Photography And Half-Thoughts By Mitchell Hegman

...because some of it is pretty and some of it is not.

Monday, September 1, 2014

Labor Day: My Job is Killing Me


The phrase “my job is killing me” is largely hyperbolic these days, but that was not always so.  Back when linemen were first constructing and maintaining the power grid, somewhere near one in two died from injuries sustained at work.  Most of the linemen died as result of electrocution.  Closer to home, in Butte, Montana, 685 men perished in local mining accidents between 1906 and 1925.  Hundreds more died a slower death caused by “miner’s consumption,” a lung disease caused by inhaling quartz dust.
I think we can fairly say that such rates of work-related deaths would not be tolerated today.  Fact is they were tolerated by many company owners during the early days of the industrial revolution.  Change came only when the labor movement (mostly organized labor) pushed for apprenticeship training, better work conditions, and assured safety measures.
We can also thank early labor movements for the forty-hour workweek and eight-hour day we presently enjoy.  In August of 1866 the International Workingmen’s Association championed the demand for an eight-hour workday.
The push for better work conditions was often bloody.  In 1886, at Chicago’s Haymarket Square, at a rally in support of workers striking for an eight-hour day, a riot erupted and eventually took the lives of eleven people, including seven police officers.  Butte, Montana, also saw violence.  On August 1, 1917, Frank Little, a union organizer, was abducted from his boarding room, beaten, and hanged from a trestle on the edge of Butte.  On April 21, 1920, company guards opened fire on workers picketing the Neversweat mine.  Fifteen protesters were wounded.  Two men died from their wounds.
Today, I gave my thanks to those who pushed, those who sacrificed. 
Thanks to you, I live well.
--Mitchell Hegman
Note:  I have been a proud member of the International Brotherhood of Electrical Workers since 1977.

3 comments:

  1. Thank you as well for refreshing our memories!

    ReplyDelete
  2. Most people in generation and below take much of what we enjoy in work conditions for granted.

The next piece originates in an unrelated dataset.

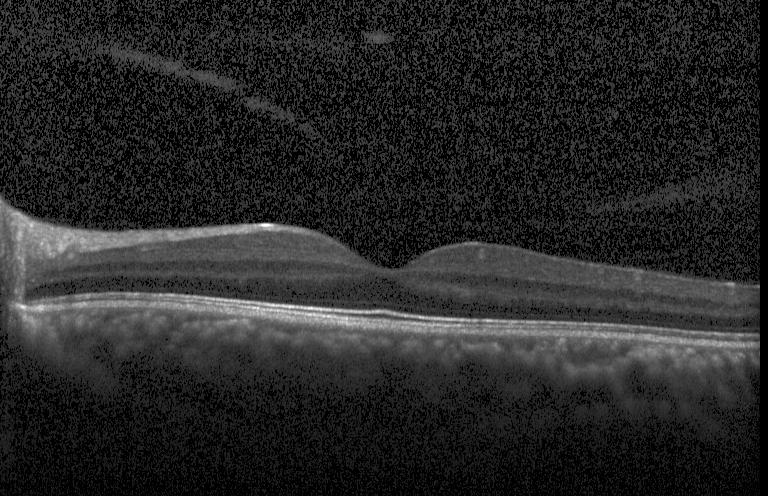
Retinal OCT B-scan, acquired on a Heidelberg Spectralis — This B-scan demonstrates neither choroidal neovascularization, diabetic macular edema, nor drusen.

Rather than sliding back conditions here, present-day companies send the work to places overseas where the conditions are less favorable to workers.

    I worry.

    ReplyDelete
  3. I am hoping that capitalism evolves into one not merely focused on economic and market efficiency -- cheap labor, lower tax rates, less trade barriers, etc -- into one tempered by humane and social considerations for better pay, benefits and work conditions.